(Collected data)
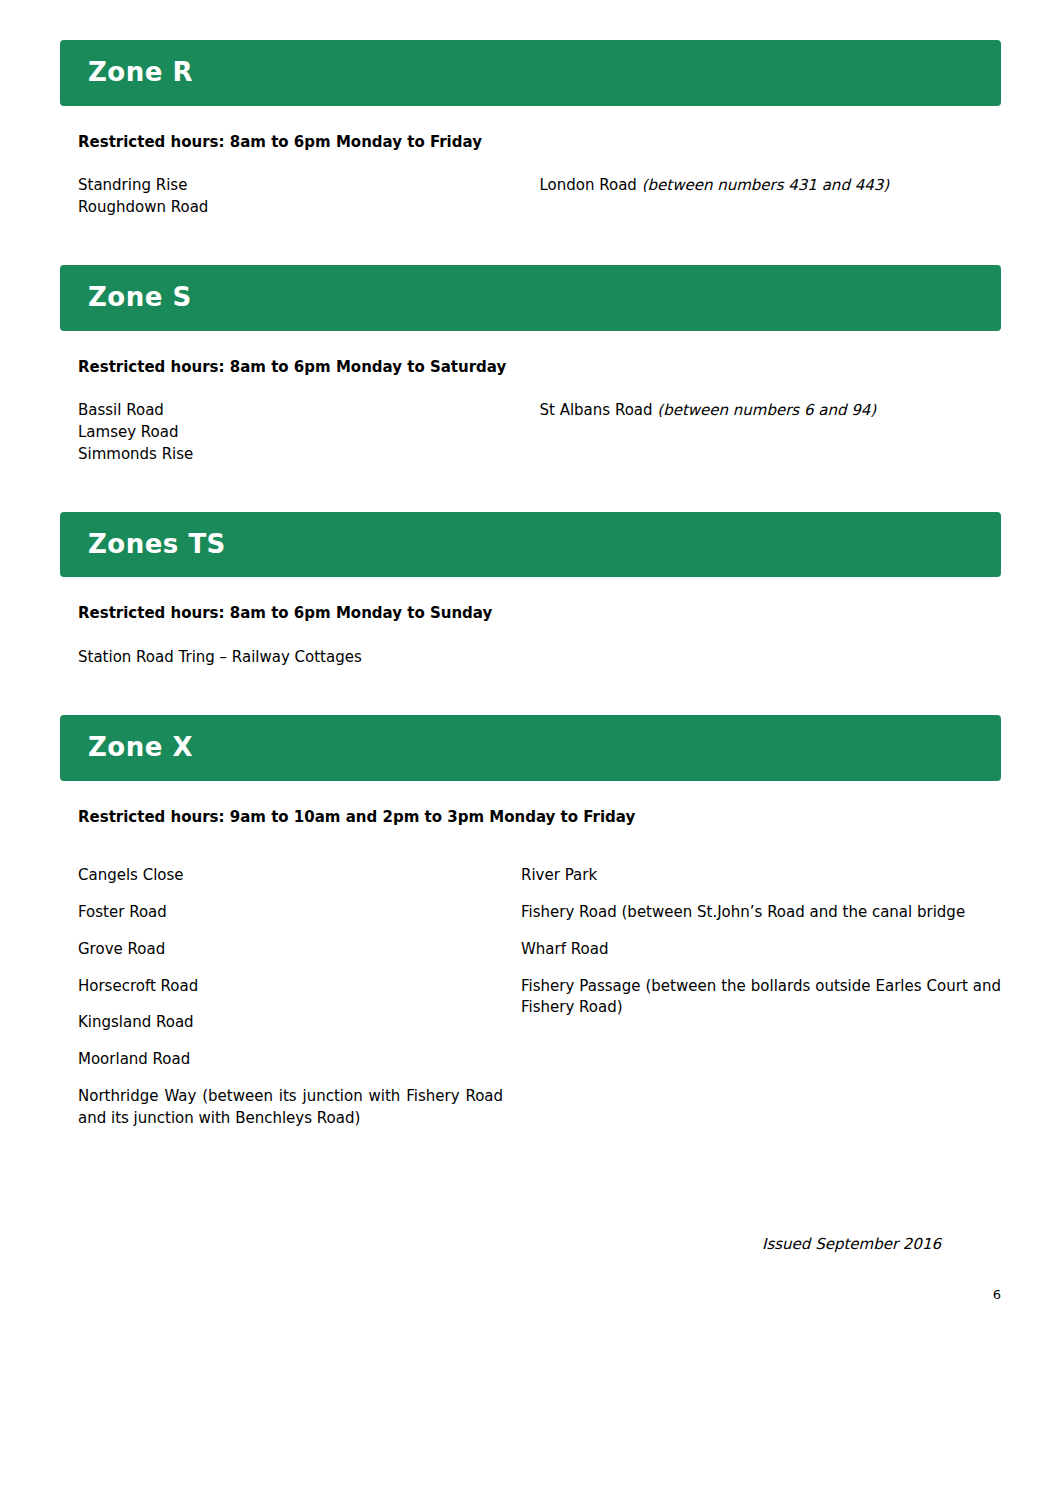Zone R
Restricted hours: 8am to 6pm Monday to Friday
Standring Rise
Roughdown Road
London Road (between numbers 431 and 443)
Zone S
Restricted hours: 8am to 6pm Monday to Saturday
Bassil Road
Lamsey Road
Simmonds Rise
St Albans Road (between numbers 6 and 94)
Zones TS
Restricted hours: 8am to 6pm Monday to Sunday
Station Road Tring – Railway Cottages
Zone X
Restricted hours: 9am to 10am and 2pm to 3pm Monday to Friday
Cangels Close
Foster Road
Grove Road
Horsecroft Road
Kingsland Road
Moorland Road
Northridge Way (between its junction with Fishery Road and its junction with Benchleys Road)
River Park
Fishery Road (between St.John’s Road and the canal bridge
Wharf Road
Fishery Passage (between the bollards outside Earles Court and Fishery Road)
Issued September 2016
6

# WHAT YOU ARE ASKED TO DO
Each line in the data that holds the string "Fishery" needs to be copied.

# OUTPUT
Northridge Way (between its junction with Fishery Road and its junction with Benchleys Road)
Fishery Road (between St.John’s Road and the canal bridge
Fishery Passage (between the bollards outside Earles Court and Fishery Road)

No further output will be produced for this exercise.